On the way back yesterday I listened to an edition of the Desert Island Dishes (you read that right) podcast, featuring Stanley Tucci. I like Tucci, his work and his approach to food. The podcast did not disappoint.

One thing stood out rather strongly. Tucci highlighted his enthusiasm for Italian cuisine. This, he stressed, was nothing like American Italian cuisine, which it would have been so very easy for him to have embraced instead.

As he put it, when Italian cuisine got to America, portions increased in size, the amount of meat increased considerably and sauces got laid on thick.

This is not how Italians do things. They eat human sized portions, designed to meet need and not greed. Meat is used, but never to excess, largely because that could not be afforded. And sauces were for flavouring, not bulk. I agree with all that, although I appear to be heading way from meat these days.

Why mention this? Because as the Guardian notes this morning in its daily newsletter:

In the last year, a little known drug originally prescribed to people with type 2 diabetes has shot into the headlines. Semaglutide, sold by Novo Nordisk as Ozempic, has taken social media and Hollywood by storm. Elon Musk credited his new body to Wegovy, another brand of the drug, and celebrities like the Kardashians are widely rumoured to be using it to shed the curvy figures that propelled them to fame in the early 2010s.

Fat was in. Fat is now, apparently, out again. Let the market profit from the change which, no doubt, it promoted in the first place. And never let it be mentioned that if only people ate sensible amounts of largely unprocessed food whilst taking enough exercise (largely in the form of low impact walking) diet would not be an issue for vast numbers of people.

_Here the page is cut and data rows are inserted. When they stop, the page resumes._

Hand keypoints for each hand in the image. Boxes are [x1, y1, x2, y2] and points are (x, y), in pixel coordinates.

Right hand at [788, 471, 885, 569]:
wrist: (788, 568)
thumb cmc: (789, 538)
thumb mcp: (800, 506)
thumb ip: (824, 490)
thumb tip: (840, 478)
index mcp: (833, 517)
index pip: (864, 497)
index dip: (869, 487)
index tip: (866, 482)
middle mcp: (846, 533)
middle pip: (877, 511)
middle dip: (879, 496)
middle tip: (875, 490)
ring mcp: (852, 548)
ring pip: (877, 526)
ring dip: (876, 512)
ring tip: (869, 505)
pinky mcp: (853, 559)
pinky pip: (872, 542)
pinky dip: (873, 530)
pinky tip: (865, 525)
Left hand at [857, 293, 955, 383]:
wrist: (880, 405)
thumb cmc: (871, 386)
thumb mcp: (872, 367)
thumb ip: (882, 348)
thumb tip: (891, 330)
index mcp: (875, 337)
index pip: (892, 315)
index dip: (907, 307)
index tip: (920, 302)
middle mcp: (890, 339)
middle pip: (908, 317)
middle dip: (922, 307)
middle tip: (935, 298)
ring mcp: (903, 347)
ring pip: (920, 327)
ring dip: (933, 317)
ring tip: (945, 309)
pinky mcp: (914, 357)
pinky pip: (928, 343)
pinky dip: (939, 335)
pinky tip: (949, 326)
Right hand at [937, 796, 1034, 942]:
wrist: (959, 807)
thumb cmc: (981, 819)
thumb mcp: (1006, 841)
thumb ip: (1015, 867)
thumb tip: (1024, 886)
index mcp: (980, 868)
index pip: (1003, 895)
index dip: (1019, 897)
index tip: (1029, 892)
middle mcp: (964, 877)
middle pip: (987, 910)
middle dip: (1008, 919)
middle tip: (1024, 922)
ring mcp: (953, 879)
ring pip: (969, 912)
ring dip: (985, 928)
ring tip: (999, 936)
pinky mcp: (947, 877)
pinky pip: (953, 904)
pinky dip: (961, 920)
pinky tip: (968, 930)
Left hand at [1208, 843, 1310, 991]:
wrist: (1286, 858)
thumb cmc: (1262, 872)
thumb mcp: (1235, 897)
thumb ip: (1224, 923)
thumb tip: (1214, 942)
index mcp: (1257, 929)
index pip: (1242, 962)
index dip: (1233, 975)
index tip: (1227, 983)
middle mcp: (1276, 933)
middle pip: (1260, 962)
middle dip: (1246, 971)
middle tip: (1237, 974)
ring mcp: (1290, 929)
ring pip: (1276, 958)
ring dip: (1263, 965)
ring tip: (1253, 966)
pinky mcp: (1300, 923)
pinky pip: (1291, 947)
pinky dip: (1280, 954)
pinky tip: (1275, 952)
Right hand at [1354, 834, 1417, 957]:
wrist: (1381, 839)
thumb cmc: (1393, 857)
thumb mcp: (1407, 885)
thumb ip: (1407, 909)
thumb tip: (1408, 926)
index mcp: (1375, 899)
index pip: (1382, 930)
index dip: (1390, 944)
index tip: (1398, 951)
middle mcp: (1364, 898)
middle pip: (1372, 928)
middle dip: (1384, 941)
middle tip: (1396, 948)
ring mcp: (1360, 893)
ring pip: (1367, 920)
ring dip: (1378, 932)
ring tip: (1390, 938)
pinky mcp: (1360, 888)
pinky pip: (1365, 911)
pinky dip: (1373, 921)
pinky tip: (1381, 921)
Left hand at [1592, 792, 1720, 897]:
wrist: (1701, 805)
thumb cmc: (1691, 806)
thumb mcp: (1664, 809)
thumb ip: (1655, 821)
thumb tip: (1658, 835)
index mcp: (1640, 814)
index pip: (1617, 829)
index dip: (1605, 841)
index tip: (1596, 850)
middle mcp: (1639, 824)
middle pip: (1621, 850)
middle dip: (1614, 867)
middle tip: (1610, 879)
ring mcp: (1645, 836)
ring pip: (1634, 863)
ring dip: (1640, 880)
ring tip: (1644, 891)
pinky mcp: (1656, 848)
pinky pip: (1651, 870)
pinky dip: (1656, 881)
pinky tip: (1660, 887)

But where would GDP be if we did something so sensible? It would fall, of course. Our well-being is inversely proportional to that which economics records in that case. And so what wins? As a result of the power of markets the wrong foodstuffs do, for which they must then supply antidotes, of course.

I am not decrying all markets. I think markets are of use. However, markets that exploit and generally demean those with whom they engage are serving no good purpose. Much of our food market appears dangerously close to this. Why can't we better regulate it?